Гость прикрыл глаза, явно с трудом сдерживая эмоции.
– Ты что же, хочешь сказать, что принес людям мир? Я многое могу рассказать об этом мире, если тебе отсюда не было видно. О том, как я был одинок, о том, как терял близких, о том, как медленно сходил с ума. Как каждый день убеждался, что больше не во что верить, и нужно просто сдаться. Как продолжал идти, и каждый шаг приносил все больше отчаяния. Как ненавидел и был ненавидим другими за то, что считал правильным, потому что всегда найдутся недовольные твоими поступками. Так скажи мне, где же во всем этом хаосе твой мир, и где в этом безумии покой?
– Понимаю, ты многое пережил, и не все из этого было сладкой сказкой, но это лишь сбой системы. Это можно исправить. Вернись обратно – и твой сон станет таким, каким и должен был быть по изначальной задумке. Таким, каким ты сам пожелаешь.
Курильщик устало покачал головой. Он вновь двинулся с места, обходя зал полукругом – так, чтобы не терять из виду лицо самого большого лжеца во вселенной.
– Все даже хуже, чем я думал. Я рассчитывал увидеть совершенного безумца, или раскаивающегося человека, бессильного изменить то, что он начал, но ты ни о чем не жалеешь, ты не видишь никаких изъянов в своем решении. Ты предлагаешь мне просто снова уснуть, надеясь, что в этот раз все не выйдет из-под контроля. А как же все те, кто не смог сюда добраться? Все, кто живет в кошмаре, все картины безумия, которые я видел по пути сюда, все их заложники? Им такой выбор ты не предоставляешь?
Хозяин пожал плечами, казалось, несколько раздосадовано.
– Я не могу знать точно, в каких случаях все идет не так, как человеку бы хотелось.
– Могу подсказать: когда кому-то хреново – это значит, что ты облажался.

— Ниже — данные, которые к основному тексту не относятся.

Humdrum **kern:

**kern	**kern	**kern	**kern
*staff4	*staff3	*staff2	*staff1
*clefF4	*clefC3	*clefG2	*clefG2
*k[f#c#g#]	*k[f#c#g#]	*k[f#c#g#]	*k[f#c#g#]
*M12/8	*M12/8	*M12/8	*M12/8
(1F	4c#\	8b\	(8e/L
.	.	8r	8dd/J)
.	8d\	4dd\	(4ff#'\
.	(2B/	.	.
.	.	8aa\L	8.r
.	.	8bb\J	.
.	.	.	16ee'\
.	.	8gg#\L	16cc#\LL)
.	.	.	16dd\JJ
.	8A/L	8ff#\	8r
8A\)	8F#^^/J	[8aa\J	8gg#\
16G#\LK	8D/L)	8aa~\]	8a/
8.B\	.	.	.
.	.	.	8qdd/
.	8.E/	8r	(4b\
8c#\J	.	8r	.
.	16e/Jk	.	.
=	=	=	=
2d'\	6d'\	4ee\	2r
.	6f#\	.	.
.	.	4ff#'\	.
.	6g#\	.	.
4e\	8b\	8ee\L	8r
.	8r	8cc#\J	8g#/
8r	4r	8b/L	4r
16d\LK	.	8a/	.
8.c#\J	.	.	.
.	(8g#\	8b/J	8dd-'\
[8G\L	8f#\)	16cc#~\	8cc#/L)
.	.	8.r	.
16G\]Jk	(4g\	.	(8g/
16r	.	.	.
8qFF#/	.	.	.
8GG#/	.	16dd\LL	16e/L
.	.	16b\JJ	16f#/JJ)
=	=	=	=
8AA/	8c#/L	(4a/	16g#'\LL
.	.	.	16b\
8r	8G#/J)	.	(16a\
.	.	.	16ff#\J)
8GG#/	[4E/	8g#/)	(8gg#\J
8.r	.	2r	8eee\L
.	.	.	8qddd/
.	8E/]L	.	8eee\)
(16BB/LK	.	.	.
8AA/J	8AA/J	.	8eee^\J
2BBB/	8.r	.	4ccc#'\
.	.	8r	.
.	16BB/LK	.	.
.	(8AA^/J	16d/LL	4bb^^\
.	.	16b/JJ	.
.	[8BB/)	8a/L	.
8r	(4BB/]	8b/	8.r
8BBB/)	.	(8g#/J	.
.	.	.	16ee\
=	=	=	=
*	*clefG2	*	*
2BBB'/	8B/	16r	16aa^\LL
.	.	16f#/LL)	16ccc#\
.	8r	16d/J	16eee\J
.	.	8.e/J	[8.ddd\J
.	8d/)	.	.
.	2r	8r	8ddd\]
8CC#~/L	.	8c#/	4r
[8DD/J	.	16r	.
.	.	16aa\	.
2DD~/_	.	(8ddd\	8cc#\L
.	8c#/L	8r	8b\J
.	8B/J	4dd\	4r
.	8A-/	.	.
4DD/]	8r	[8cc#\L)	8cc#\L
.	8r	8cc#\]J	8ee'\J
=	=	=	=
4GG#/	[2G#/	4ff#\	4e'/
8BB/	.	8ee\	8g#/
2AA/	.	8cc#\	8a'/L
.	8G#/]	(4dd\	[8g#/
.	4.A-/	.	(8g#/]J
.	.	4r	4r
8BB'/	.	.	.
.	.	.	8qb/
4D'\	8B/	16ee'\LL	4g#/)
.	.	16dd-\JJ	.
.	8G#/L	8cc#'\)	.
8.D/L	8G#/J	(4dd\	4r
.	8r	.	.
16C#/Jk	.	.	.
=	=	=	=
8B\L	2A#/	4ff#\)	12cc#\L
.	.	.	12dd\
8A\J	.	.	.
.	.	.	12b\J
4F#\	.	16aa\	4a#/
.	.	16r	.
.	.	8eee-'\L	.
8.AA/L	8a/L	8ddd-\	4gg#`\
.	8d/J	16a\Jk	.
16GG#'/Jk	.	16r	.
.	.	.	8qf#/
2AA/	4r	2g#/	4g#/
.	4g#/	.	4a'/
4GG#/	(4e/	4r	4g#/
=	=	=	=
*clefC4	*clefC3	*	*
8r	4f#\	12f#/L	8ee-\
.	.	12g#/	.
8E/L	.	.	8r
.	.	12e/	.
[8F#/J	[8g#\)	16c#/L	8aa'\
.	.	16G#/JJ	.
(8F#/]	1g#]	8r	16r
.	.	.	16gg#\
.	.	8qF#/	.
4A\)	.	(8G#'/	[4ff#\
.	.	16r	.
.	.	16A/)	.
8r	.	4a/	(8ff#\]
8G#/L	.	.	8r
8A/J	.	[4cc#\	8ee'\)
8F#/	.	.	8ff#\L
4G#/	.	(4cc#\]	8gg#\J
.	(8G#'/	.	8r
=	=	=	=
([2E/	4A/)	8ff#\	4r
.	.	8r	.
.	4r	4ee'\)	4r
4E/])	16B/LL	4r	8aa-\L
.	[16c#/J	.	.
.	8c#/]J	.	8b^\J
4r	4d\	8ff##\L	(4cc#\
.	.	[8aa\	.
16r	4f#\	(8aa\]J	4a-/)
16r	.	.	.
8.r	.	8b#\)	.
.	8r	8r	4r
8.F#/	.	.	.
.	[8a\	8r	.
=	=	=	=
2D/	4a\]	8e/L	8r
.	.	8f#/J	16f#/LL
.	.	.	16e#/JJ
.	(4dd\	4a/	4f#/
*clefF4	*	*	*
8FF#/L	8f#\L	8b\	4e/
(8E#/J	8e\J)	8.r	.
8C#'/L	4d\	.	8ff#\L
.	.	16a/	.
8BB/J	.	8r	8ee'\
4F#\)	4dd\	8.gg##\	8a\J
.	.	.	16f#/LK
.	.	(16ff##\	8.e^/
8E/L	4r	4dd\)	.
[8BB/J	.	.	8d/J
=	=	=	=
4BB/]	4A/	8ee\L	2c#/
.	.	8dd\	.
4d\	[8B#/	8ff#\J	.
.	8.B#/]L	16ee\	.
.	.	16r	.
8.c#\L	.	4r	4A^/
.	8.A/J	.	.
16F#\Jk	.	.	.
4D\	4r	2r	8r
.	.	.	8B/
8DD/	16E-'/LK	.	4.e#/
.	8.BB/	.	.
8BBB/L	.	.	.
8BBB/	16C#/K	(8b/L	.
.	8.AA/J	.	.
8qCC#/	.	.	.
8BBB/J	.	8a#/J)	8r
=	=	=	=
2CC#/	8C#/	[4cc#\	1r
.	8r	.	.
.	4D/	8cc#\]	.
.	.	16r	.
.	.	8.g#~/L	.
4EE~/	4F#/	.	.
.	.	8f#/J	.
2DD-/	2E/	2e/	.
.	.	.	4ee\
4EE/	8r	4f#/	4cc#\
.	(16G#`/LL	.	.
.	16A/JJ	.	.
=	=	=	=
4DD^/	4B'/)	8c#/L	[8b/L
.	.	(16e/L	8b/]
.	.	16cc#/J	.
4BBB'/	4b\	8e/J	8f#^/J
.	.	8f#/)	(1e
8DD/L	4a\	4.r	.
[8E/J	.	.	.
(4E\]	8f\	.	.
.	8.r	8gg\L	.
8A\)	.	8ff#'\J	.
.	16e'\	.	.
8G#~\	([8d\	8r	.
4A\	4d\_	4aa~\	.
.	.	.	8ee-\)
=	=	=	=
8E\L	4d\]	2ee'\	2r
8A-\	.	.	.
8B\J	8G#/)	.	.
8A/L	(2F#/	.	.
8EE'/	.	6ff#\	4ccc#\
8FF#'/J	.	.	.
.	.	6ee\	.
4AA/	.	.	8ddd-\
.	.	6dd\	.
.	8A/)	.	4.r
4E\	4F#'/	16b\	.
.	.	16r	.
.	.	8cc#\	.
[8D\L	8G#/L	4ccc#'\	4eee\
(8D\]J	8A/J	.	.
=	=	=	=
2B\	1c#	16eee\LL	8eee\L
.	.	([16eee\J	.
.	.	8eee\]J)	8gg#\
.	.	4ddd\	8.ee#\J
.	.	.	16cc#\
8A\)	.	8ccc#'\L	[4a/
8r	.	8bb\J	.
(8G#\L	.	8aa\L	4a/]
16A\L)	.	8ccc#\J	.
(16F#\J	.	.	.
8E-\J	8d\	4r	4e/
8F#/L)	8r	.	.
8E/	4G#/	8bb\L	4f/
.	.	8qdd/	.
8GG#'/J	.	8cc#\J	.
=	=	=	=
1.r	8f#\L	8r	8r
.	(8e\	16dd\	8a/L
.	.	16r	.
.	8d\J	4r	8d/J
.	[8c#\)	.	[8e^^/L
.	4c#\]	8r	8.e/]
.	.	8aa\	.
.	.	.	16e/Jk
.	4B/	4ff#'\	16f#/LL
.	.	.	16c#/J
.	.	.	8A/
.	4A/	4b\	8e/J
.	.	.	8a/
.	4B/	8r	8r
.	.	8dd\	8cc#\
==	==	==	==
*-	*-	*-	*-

– Ты ведь не будешь спорить, что “хреново” – это понятие очень условное? Возможно, дальше этот человек увидит что-то хорошее. Что-то, что сделает все плохое осмысленным и ценным. Я не хочу вмешиваться.
– Тогда я это прекращу. Ты безумец, и за все время, что я тут нахожусь, меня ни на секунду не оставляло желание убить тебя. Это будет самая оправданная смерть и самая большая справедливость в истории.
– И что же ты будешь делать после? Станешь на мое место и будешь исправлять каждый сон, который покажется тебе неправильным?
– Никакого сна не будет. Пора взглянуть в лицо реальности.
– Мы решали одну задачу, но пришли к разным ответам. Каково же твое решение? Просто уничтожить все, что я создал, вернуть мир к его обычному состоянию убогости и ничтожества? Быть может, ты думаешь, что люди научаться понимать друг друга и достигнут идеального мира самостоятельно?